Several AI tools have recently moved to per-token billing. I’m a lowly Claude Pro user, and I can reasonably stomach a fixed fee over wildly variable fees to use a frontier lab’s large language model. I know I’m using more than $20/month in tokens, so the math doesn’t math on that one, and that’s okay until Anthropic starts reining in users like me. But my daily driver is an M2 MacBook Air; it’s light and portable and gets the job done, but it is getting a little long in the tooth. With the chip shortages we’re seeing, my next laptop will be the most expensive one I’ve ever bought.
In June of 2026, large language models from Moonshot AI, DeepSeek, Alibaba, and others are starting to catch up to the quality of frontier models. Between the token economics of OpenAI and Anthropic and the improving quality of models that can run locally, I want to run local models, but I face a real hardware constraint with 24 GB RAM on my MacBook Air. I do have a Framework 13 AMD Ryzen™ 5 7640U laptop running Bluefin, packing 64 GB RAM, which can really hum with a lot of models, but it’s a little bit bulkier, hotter, and definitely louder than the fanless MacBook Air. To address my local inference desires, I finally wired the two systems together this week for a harmonious, dead-simple setup.
Enter LM Studio’s LM Link
As I’ve been testing local inference setups, I’ve fiddled with a lot of harnesses and tools. There isn’t one I really like, at least until I learned about LM Studio’s LM Link capability. LM Studio is a great tool. I especially like how it combines knowledge of your system with a model’s specs to assess how well that model will run on your system in the model catalog UI. It really helps ease the pain of choosing which models to test with.

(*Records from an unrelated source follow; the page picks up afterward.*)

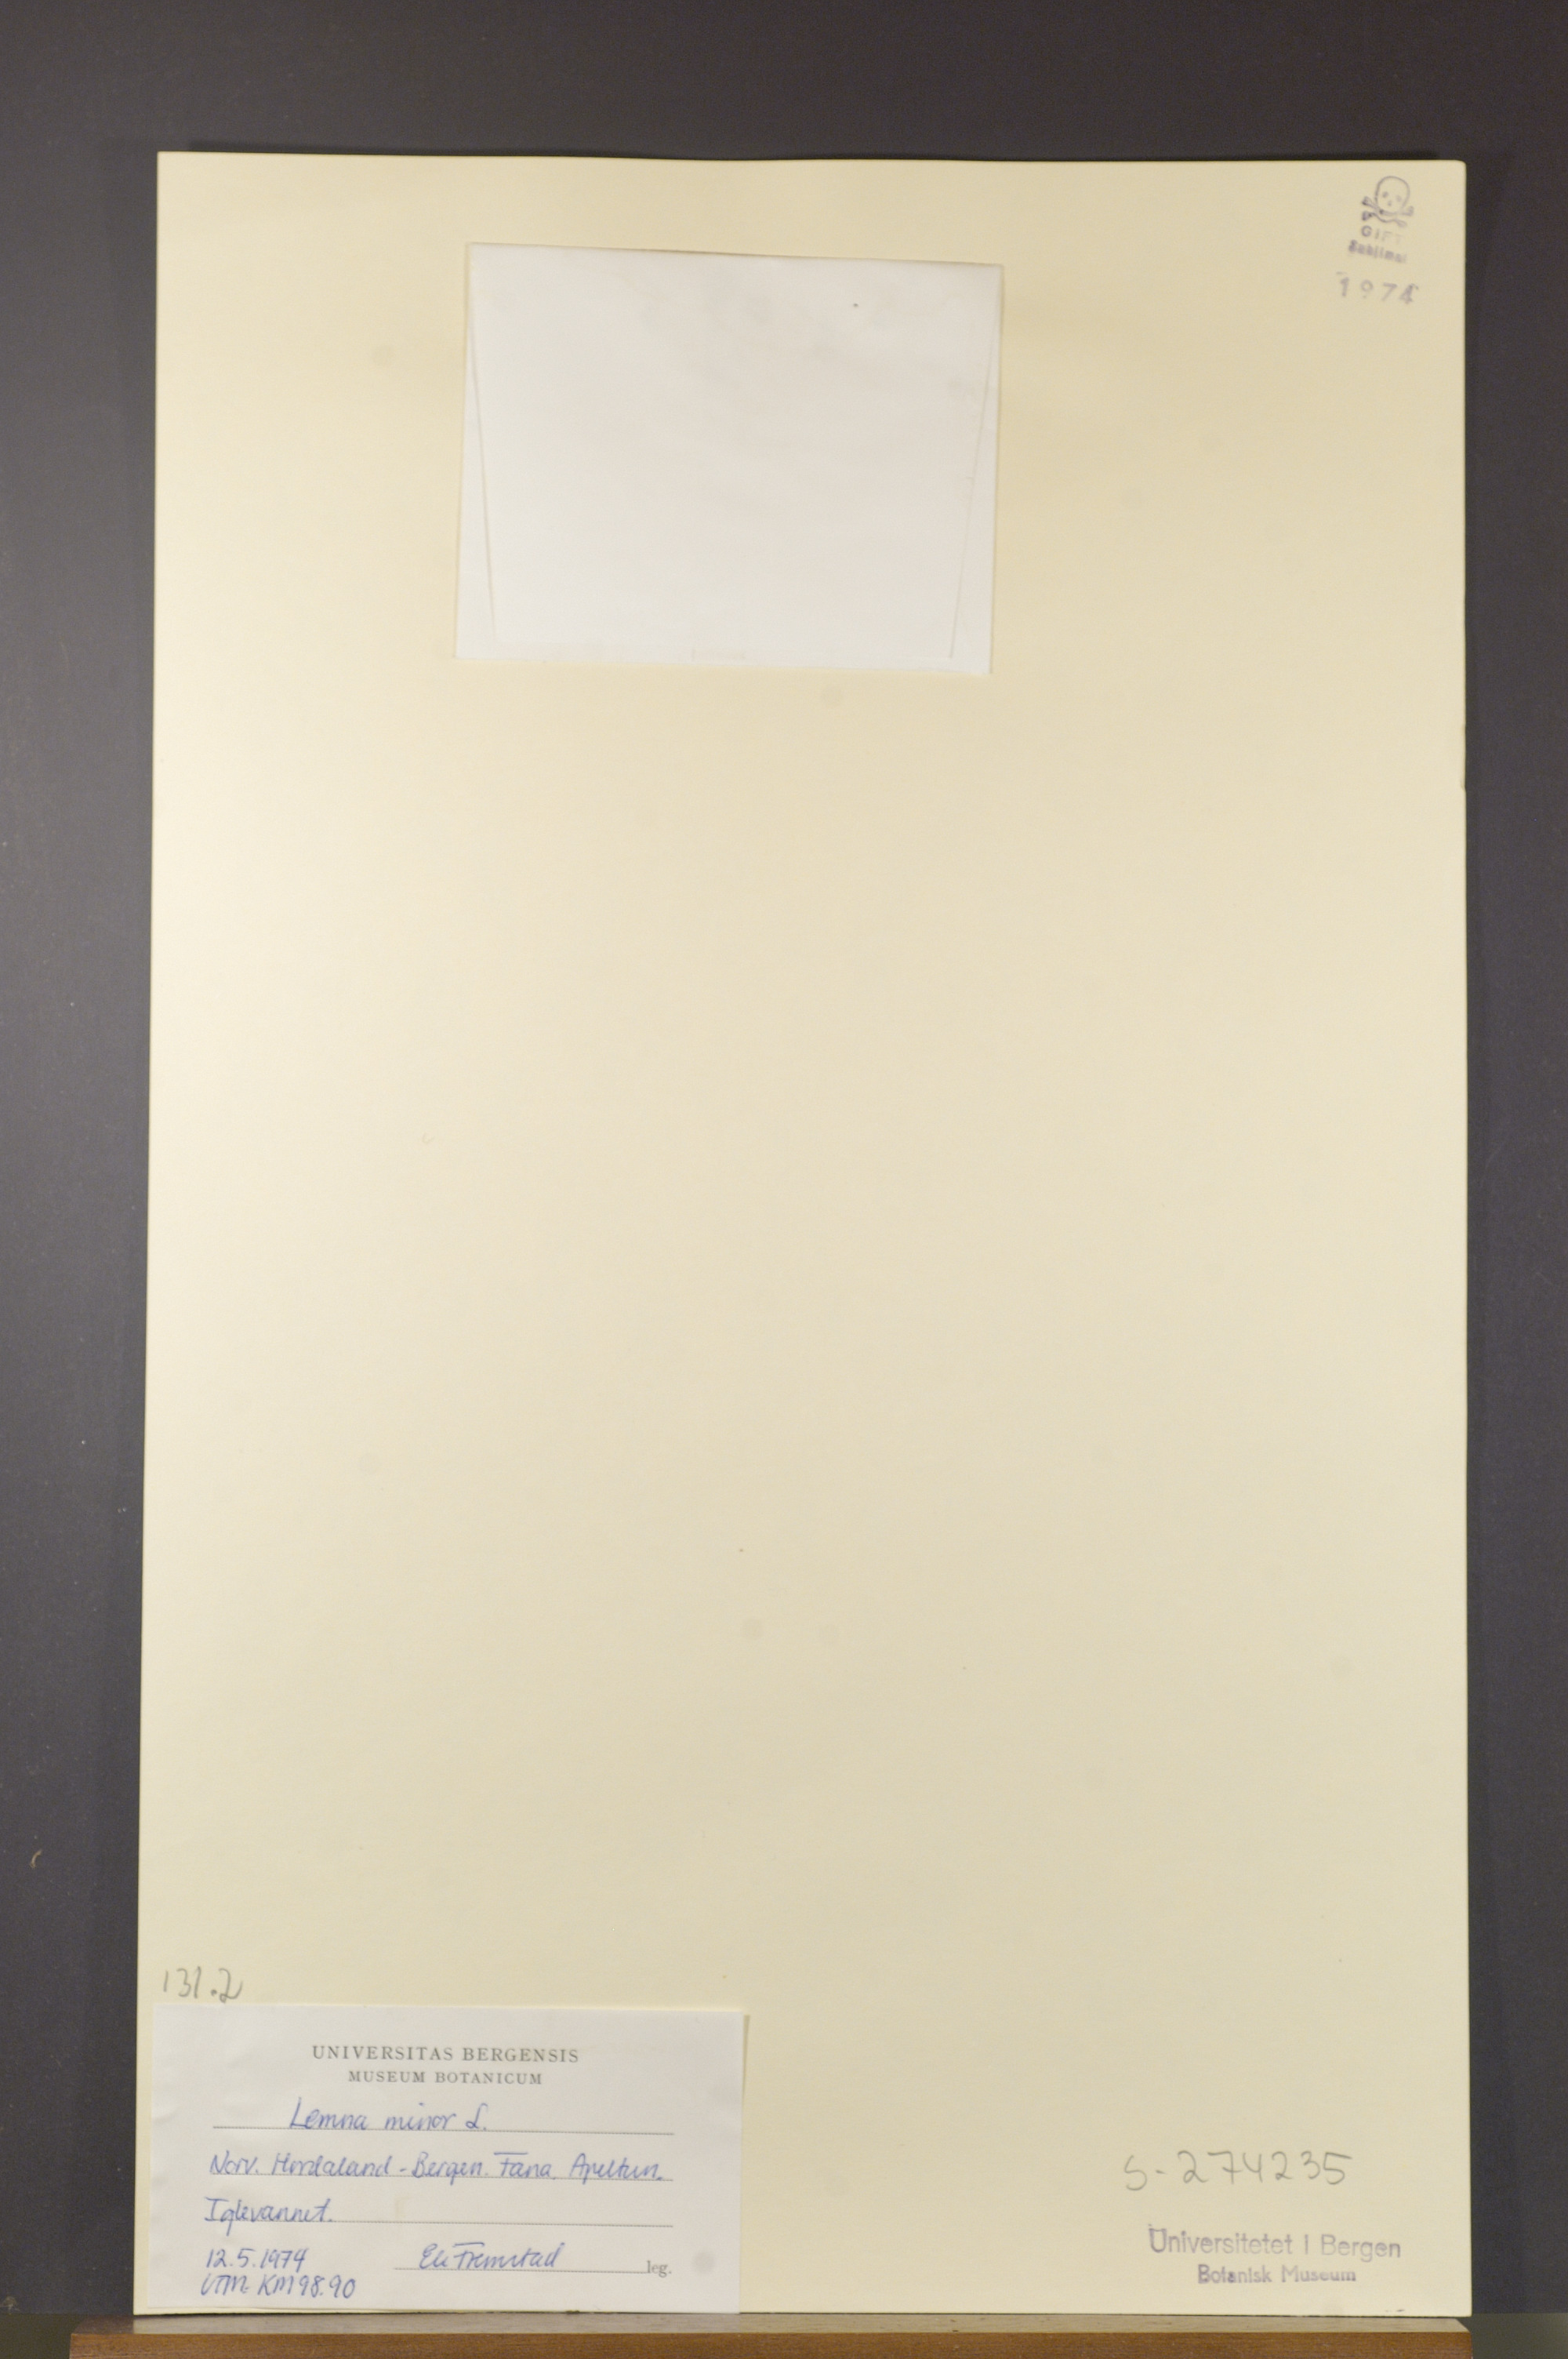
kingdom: Plantae
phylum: Tracheophyta
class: Liliopsida
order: Alismatales
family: Araceae
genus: Lemna
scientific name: Lemna minor
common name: Common duckweed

The Framework 13 can run many more models than the MacBook Air. There’s even a Flatpak for LM Studio, making installing it on Bluefin dead easy (open Bazaar, search for LM Studio, click Install). But LM Link answers how to marry my two laptops for local inference. I discovered it thanks to an update notification highlighting that you can use it to access models from your mobile device. I immediately opened the LM Link tool on both laptops and observed that both machines could see each other over the local network. That answers the chat part of my local inference desires.
Replacing Claude Code with LM Studio
In the instance of LM Studio on my Framework 13, I loaded up several models, including qwen3-coder-next, to give me something to use in lieu of Claude Code. Then I had to decide which harness to use with LM Link. The immediate answer was already baked into LM Studio: lms.
lms is the CLI tool to work with LM Studio from your terminal. You can even manage LM Link with it. More importantly, it can use the model running on my Framework 13 on my MacBook Air. So much for having to figure out a harness to connect to the LM Studio server; there’s a native tool that does that for me. This solves my local inference and most of my harness-selection problems in one fell swoop. I’ll still want to tie NanoClaw into this setup, but lms already helps with many use cases. I can work on getting NanoClaw working with this in a future blog post.
In a world where the economics of cloud AI are becoming more unpredictable and local models are rapidly improving, closing the gap between portability and power has never been more important. Tools like LM Studio and its LM Link feature make it possible to get the best of both worlds—leveraging powerful hardware for local inference while keeping lightweight devices in play for everyday use. As more options open up for running state-of-the-art models on your own terms, it’s an exciting time for anyone eager to take control of their AI workflows. This setup offers a simple, flexible way to use both machines, and I’m looking forward to seeing where local AI goes next.